On the other side you need to pay attentions to some payoffs of OpenCL. One needs to copy some data around from RAM to GPU and back, which leads to some delays. You should do some time measurements of different problem sizes on CPU and GPU. You will easily see when the break even is reached. I tried a matrix multiplication with ATLAS library on CPU Opteron X64 2x2600 and GPU Geforce 8600GTS. The matrix multiplication was just two matrices with dimensions NxN. The break evens was for N roughly around 100. This result heavily depends on the CPU and GPU used and might be totally different on other hardware.

Rick-Rainer Ludwig
  • 2,371
  • 1
  • 26
  • 42
  • 1
    Adding to what rick has mentioned already, if the problem size is large enough, you will almost invariably get a good performance out of handing over computations to the gpu. So if a given function is slow on the gpu (compared to the cpu), you could still hide the overhead if it was part of a larger code implemented on the GPU, rather than having to bear the over head of transfer between host (MAIN) and device (GPU) memory. – Pavan Yalamanchili Apr 21 '11 at 23:34
0

GPU's are all about data processing where intensive computations take place. You can offload CPU by porting your computation intensive tasks to GPU. The results you receive are up to you since GPU is only a tool, it requires 'correct' use.

Lu4
  • 14,873
  • 15
  • 79
  • 132
0

In addition to the other answers, another point is the other processes which are being executed at the same time.

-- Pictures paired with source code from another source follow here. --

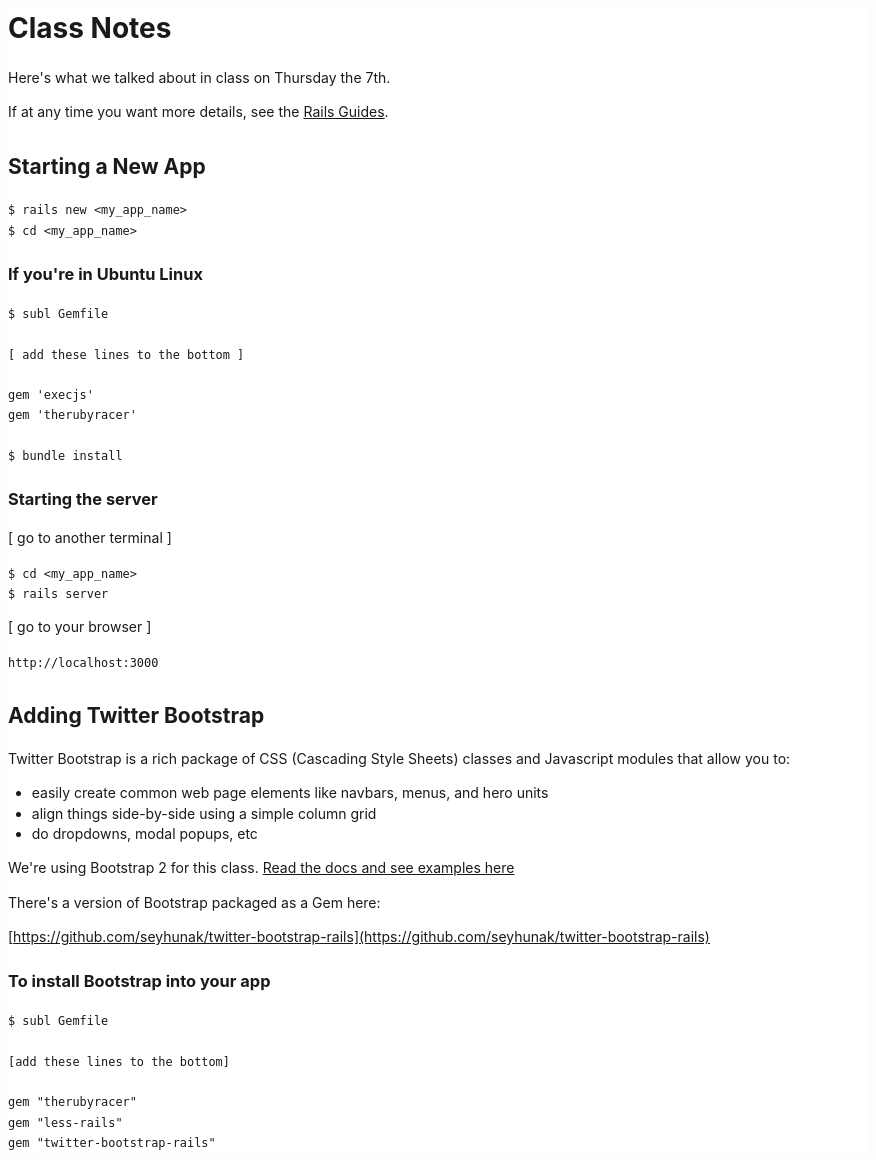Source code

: # Class Notes

Here's what we talked about in class on Thursday the 7th.

If at any time you want more details, see the [Rails Guides](http://guides.rubyonrails.org/).

## Starting a New App

	$ rails new <my_app_name>
	$ cd <my_app_name>
	
### If you're in Ubuntu Linux
	$ subl Gemfile
	
	[ add these lines to the bottom ]	
	
	gem 'execjs'
	gem 'therubyracer'

	$ bundle install
		
### Starting the server
	
[ go to another terminal ]

	$ cd <my_app_name>
	$ rails server
	
[ go to your browser ]
	
	http://localhost:3000
	
## Adding Twitter Bootstrap

Twitter Bootstrap is a rich package of CSS (Cascading Style Sheets) classes and Javascript modules that allow you to:

* easily create common web page elements like navbars, menus, and hero units
* align things side-by-side using a simple column grid
* do dropdowns, modal popups, etc

We're using Bootstrap 2 for this class. [Read the docs and see examples here](http://getbootstrap.com/2.3.2/)

There's a version of Bootstrap packaged as a Gem here:

[https://github.com/seyhunak/twitter-bootstrap-rails](https://github.com/seyhunak/twitter-bootstrap-rails)

### To install Bootstrap into your app

	$ subl Gemfile
	
	[add these lines to the bottom]

	gem "therubyracer"
	gem "less-rails"
	gem "twitter-bootstrap-rails"
	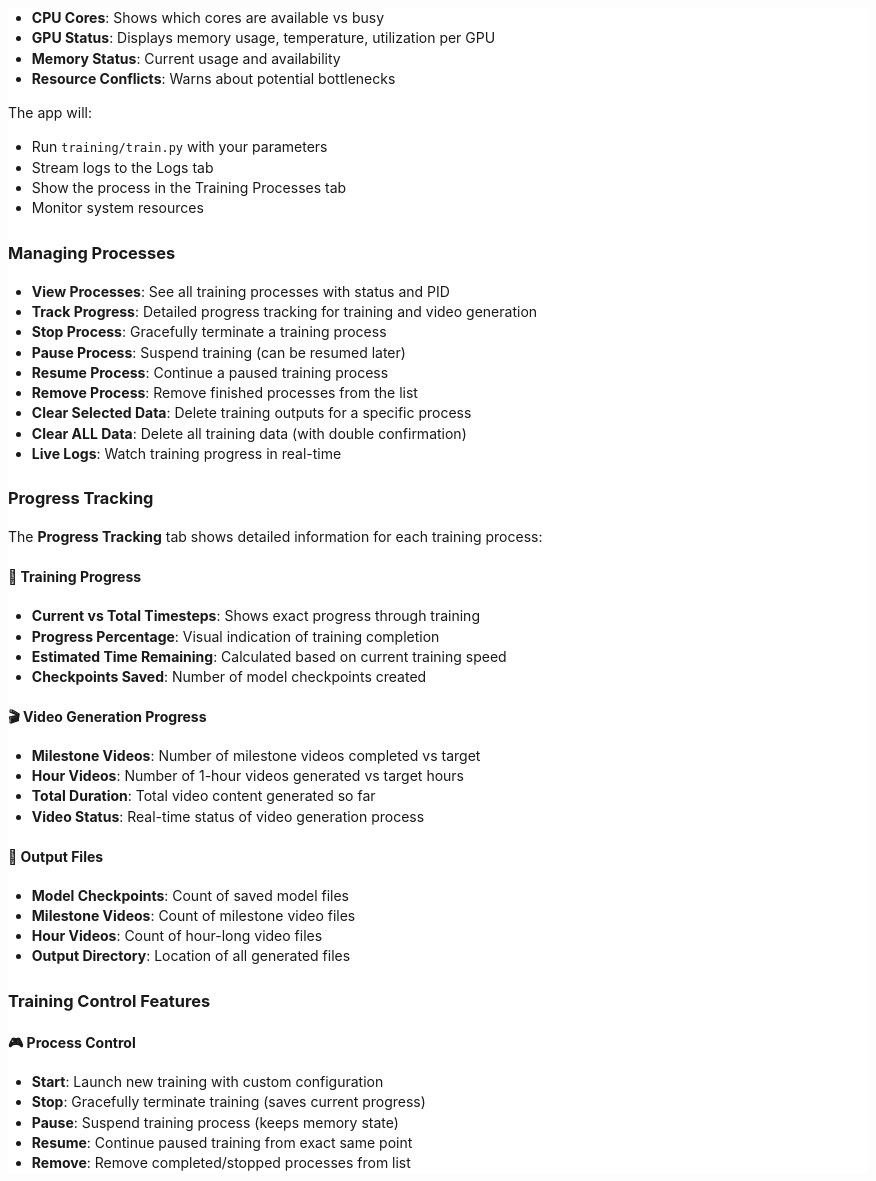 - **CPU Cores**: Shows which cores are available vs busy
- **GPU Status**: Displays memory usage, temperature, utilization per GPU
- **Memory Status**: Current usage and availability
- **Resource Conflicts**: Warns about potential bottlenecks

The app will:

- Run `training/train.py` with your parameters
- Stream logs to the Logs tab
- Show the process in the Training Processes tab
- Monitor system resources

### Managing Processes

- **View Processes**: See all training processes with status and PID
- **Track Progress**: Detailed progress tracking for training and video generation
- **Stop Process**: Gracefully terminate a training process
- **Pause Process**: Suspend training (can be resumed later)
- **Resume Process**: Continue a paused training process
- **Remove Process**: Remove finished processes from the list
- **Clear Selected Data**: Delete training outputs for a specific process
- **Clear ALL Data**: Delete all training data (with double confirmation)
- **Live Logs**: Watch training progress in real-time

### Progress Tracking

The **Progress Tracking** tab shows detailed information for each training process:

#### 🧠 **Training Progress**

- **Current vs Total Timesteps**: Shows exact progress through training
- **Progress Percentage**: Visual indication of training completion
- **Estimated Time Remaining**: Calculated based on current training speed
- **Checkpoints Saved**: Number of model checkpoints created

#### 🎬 **Video Generation Progress**

- **Milestone Videos**: Number of milestone videos completed vs target
- **Hour Videos**: Number of 1-hour videos generated vs target hours
- **Total Duration**: Total video content generated so far
- **Video Status**: Real-time status of video generation process

#### 📁 **Output Files**

- **Model Checkpoints**: Count of saved model files
- **Milestone Videos**: Count of milestone video files
- **Hour Videos**: Count of hour-long video files
- **Output Directory**: Location of all generated files

### Training Control Features

#### 🎮 **Process Control**

- **Start**: Launch new training with custom configuration
- **Stop**: Gracefully terminate training (saves current progress)
- **Pause**: Suspend training process (keeps memory state)
- **Resume**: Continue paused training from exact same point
- **Remove**: Remove completed/stopped processes from list
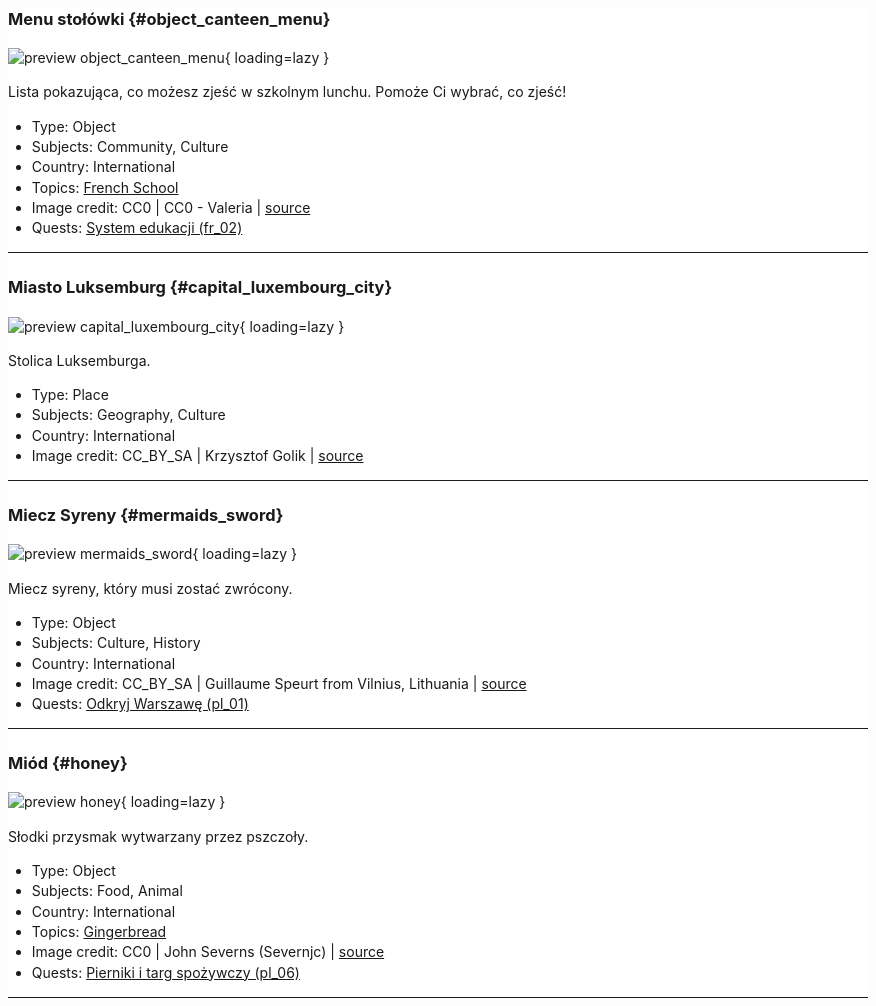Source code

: ### Menu stołówki {#object_canteen_menu}
![preview object_canteen_menu](../../../assets/img/content/cards/object_canteen_menu.jpg){ loading=lazy }

Lista pokazująca, co możesz zjeść w szkolnym lunchu. Pomoże Ci wybrać, co zjeść!

- Type: Object
- Subjects: Community, Culture
- Country: International
- Topics: [French School](../topics/index.md#frenchschool)
- Image credit: CC0 | CC0 - Valeria | [source](https://pixabay.com/photos/menu-restaurant-diner-cafe-8165227/)
- Quests: [System edukacji (fr_02)](../quests/quest/fr_02.md)

---

### Miasto Luksemburg {#capital_luxembourg_city}
![preview capital_luxembourg_city](../../../assets/img/content/cards/capital_luxembourg_city.jpg){ loading=lazy }

Stolica Luksemburga.

- Type: Place
- Subjects: Geography, Culture
- Country: International
- Image credit: CC_BY_SA | Krzysztof Golik | [source](https://commons.wikimedia.org/wiki/File:City_Hall_of_Luxembourg_City_01.jpg)

---

### Miecz Syreny {#mermaids_sword}
![preview mermaids_sword](../../../assets/img/content/cards/mermaids_sword.jpg){ loading=lazy }

Miecz syreny, który musi zostać zwrócony.

- Type: Object
- Subjects: Culture, History
- Country: International
- Image credit: CC_BY_SA | Guillaume Speurt from Vilnius, Lithuania | [source](https://commons.wikimedia.org/wiki/File:Mermaid_statue_with_sword_(8121475992).jpg)
- Quests: [Odkryj Warszawę (pl_01)](../quests/quest/pl_01.md)

---

### Miód {#honey}
![preview honey](../../../assets/img/content/cards/honey.jpg){ loading=lazy }

Słodki przysmak wytwarzany przez pszczoły.

- Type: Object
- Subjects: Food, Animal
- Country: International
- Topics: [Gingerbread](../topics/index.md#gingerbread)
- Image credit: CC0 | John Severns (Severnjc) | [source](https://commons.wikimedia.org/wiki/File:European_honey_bee_extracts_nectar.jpg)
- Quests: [Pierniki i targ spożywczy (pl_06)](../quests/quest/pl_06.md)

---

For example, I have a job A and B(data parallel).

Case 1: While the A is executed CPU usage is 3%, and GPU usage is %0 (generally the case for me while I am using my computer with daily programs). In this case, no need for putting B to GPU (of course, executing B in GPU by OpenCL might be beneficial according to the other parameters that were stated in the previous answers).

Case 2: However, when A is the serial process that increases the CPU usage much more than in the previous case. I think putting B to GPU is needed even if the B is executed on GPU slower than CPU.

I think this should also be a choice parameter to decide to use OpenCL.